◆ DATA FOR THIS EXERCISE:
————

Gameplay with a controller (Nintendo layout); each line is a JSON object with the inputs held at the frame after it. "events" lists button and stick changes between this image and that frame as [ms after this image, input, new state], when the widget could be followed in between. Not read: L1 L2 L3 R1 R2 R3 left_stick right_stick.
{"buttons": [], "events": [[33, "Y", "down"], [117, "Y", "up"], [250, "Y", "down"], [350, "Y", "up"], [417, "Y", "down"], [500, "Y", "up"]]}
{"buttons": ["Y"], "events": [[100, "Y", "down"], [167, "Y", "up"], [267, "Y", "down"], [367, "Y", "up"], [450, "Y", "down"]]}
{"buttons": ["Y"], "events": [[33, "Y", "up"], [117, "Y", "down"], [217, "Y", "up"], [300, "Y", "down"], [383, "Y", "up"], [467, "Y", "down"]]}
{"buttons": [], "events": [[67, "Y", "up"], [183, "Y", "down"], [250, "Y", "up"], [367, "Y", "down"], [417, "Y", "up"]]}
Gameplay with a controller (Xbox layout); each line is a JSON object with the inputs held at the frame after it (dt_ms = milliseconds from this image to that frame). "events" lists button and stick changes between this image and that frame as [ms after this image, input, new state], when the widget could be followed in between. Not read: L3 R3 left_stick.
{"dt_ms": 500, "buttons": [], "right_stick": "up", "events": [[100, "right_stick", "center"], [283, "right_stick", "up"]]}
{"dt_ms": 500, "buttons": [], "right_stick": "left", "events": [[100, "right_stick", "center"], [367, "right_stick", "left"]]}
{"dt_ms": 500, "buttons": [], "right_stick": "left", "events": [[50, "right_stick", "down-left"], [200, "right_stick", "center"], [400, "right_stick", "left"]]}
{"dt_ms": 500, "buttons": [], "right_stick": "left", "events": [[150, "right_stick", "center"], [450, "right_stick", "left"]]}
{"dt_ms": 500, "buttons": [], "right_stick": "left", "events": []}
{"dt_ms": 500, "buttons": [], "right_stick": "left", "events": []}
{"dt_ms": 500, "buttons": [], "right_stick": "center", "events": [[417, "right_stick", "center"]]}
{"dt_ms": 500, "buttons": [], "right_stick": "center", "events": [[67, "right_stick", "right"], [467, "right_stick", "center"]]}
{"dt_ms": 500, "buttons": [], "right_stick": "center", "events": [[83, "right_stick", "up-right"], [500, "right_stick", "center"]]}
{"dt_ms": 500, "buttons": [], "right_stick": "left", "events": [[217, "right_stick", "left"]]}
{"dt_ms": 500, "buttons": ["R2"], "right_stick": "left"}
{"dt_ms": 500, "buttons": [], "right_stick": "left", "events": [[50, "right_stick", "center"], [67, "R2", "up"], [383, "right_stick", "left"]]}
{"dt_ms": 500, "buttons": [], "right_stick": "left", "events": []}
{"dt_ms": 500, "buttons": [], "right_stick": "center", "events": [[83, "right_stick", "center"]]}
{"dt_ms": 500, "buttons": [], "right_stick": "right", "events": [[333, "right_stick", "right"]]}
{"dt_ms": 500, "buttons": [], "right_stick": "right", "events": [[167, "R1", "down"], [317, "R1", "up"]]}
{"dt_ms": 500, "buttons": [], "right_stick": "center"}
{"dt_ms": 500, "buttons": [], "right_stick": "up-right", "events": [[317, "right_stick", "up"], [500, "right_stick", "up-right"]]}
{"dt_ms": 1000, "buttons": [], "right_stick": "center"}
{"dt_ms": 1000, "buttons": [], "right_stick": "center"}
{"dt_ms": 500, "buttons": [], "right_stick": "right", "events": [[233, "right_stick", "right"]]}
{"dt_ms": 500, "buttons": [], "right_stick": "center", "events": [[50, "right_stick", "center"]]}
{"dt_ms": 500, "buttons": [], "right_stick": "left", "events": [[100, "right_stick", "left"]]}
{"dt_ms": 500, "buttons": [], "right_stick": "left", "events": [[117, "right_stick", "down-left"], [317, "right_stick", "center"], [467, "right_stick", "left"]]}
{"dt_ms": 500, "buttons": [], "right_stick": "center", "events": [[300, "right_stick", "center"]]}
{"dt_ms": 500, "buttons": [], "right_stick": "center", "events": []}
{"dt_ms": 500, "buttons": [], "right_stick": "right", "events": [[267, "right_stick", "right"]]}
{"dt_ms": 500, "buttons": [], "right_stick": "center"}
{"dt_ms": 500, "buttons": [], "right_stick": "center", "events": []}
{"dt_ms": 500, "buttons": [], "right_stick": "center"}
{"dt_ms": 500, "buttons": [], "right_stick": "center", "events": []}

————

◆ ABOUT THIS TASK:
Output all the lines above. Keep each one exact.

◆ SOLUTION FOR THIS TASK:
Gameplay with a controller (Nintendo layout); each line is a JSON object with the inputs held at the frame after it. "events" lists button and stick changes between this image and that frame as [ms after this image, input, new state], when the widget could be followed in between. Not read: L1 L2 L3 R1 R2 R3 left_stick right_stick.
{"buttons": [], "events": [[33, "Y", "down"], [117, "Y", "up"], [250, "Y", "down"], [350, "Y", "up"], [417, "Y", "down"], [500, "Y", "up"]]}
{"buttons": ["Y"], "events": [[100, "Y", "down"], [167, "Y", "up"], [267, "Y", "down"], [367, "Y", "up"], [450, "Y", "down"]]}
{"buttons": ["Y"], "events": [[33, "Y", "up"], [117, "Y", "down"], [217, "Y", "up"], [300, "Y", "down"], [383, "Y", "up"], [467, "Y", "down"]]}
{"buttons": [], "events": [[67, "Y", "up"], [183, "Y", "down"], [250, "Y", "up"], [367, "Y", "down"], [417, "Y", "up"]]}
Gameplay with a controller (Xbox layout); each line is a JSON object with the inputs held at the frame after it (dt_ms = milliseconds from this image to that frame). "events" lists button and stick changes between this image and that frame as [ms after this image, input, new state], when the widget could be followed in between. Not read: L3 R3 left_stick.
{"dt_ms": 500, "buttons": [], "right_stick": "up", "events": [[100, "right_stick", "center"], [283, "right_stick", "up"]]}
{"dt_ms": 500, "buttons": [], "right_stick": "left", "events": [[100, "right_stick", "center"], [367, "right_stick", "left"]]}
{"dt_ms": 500, "buttons": [], "right_stick": "left", "events": [[50, "right_stick", "down-left"], [200, "right_stick", "center"], [400, "right_stick", "left"]]}
{"dt_ms": 500, "buttons": [], "right_stick": "left", "events": [[150, "right_stick", "center"], [450, "right_stick", "left"]]}
{"dt_ms": 500, "buttons": [], "right_stick": "left", "events": []}
{"dt_ms": 500, "buttons": [], "right_stick": "left", "events": []}
{"dt_ms": 500, "buttons": [], "right_stick": "center", "events": [[417, "right_stick", "center"]]}
{"dt_ms": 500, "buttons": [], "right_stick": "center", "events": [[67, "right_stick", "right"], [467, "right_stick", "center"]]}
{"dt_ms": 500, "buttons": [], "right_stick": "center", "events": [[83, "right_stick", "up-right"], [500, "right_stick", "center"]]}
{"dt_ms": 500, "buttons": [], "right_stick": "left", "events": [[217, "right_stick", "left"]]}
{"dt_ms": 500, "buttons": ["R2"], "right_stick": "left"}
{"dt_ms": 500, "buttons": [], "right_stick": "left", "events": [[50, "right_stick", "center"], [67, "R2", "up"], [383, "right_stick", "left"]]}
{"dt_ms": 500, "buttons": [], "right_stick": "left", "events": []}
{"dt_ms": 500, "buttons": [], "right_stick": "center", "events": [[83, "right_stick", "center"]]}
{"dt_ms": 500, "buttons": [], "right_stick": "right", "events": [[333, "right_stick", "right"]]}
{"dt_ms": 500, "buttons": [], "right_stick": "right", "events": [[167, "R1", "down"], [317, "R1", "up"]]}
{"dt_ms": 500, "buttons": [], "right_stick": "center"}
{"dt_ms": 500, "buttons": [], "right_stick": "up-right", "events": [[317, "right_stick", "up"], [500, "right_stick", "up-right"]]}
{"dt_ms": 1000, "buttons": [], "right_stick": "center"}
{"dt_ms": 1000, "buttons": [], "right_stick": "center"}
{"dt_ms": 500, "buttons": [], "right_stick": "right", "events": [[233, "right_stick", "right"]]}
{"dt_ms": 500, "buttons": [], "right_stick": "center", "events": [[50, "right_stick", "center"]]}
{"dt_ms": 500, "buttons": [], "right_stick": "left", "events": [[100, "right_stick", "left"]]}
{"dt_ms": 500, "buttons": [], "right_stick": "left", "events": [[117, "right_stick", "down-left"], [317, "right_stick", "center"], [467, "right_stick", "left"]]}
{"dt_ms": 500, "buttons": [], "right_stick": "center", "events": [[300, "right_stick", "center"]]}
{"dt_ms": 500, "buttons": [], "right_stick": "center", "events": []}
{"dt_ms": 500, "buttons": [], "right_stick": "right", "events": [[267, "right_stick", "right"]]}
{"dt_ms": 500, "buttons": [], "right_stick": "center"}
{"dt_ms": 500, "buttons": [], "right_stick": "center", "events": []}
{"dt_ms": 500, "buttons": [], "right_stick": "center"}
{"dt_ms": 500, "buttons": [], "right_stick": "center", "events": []}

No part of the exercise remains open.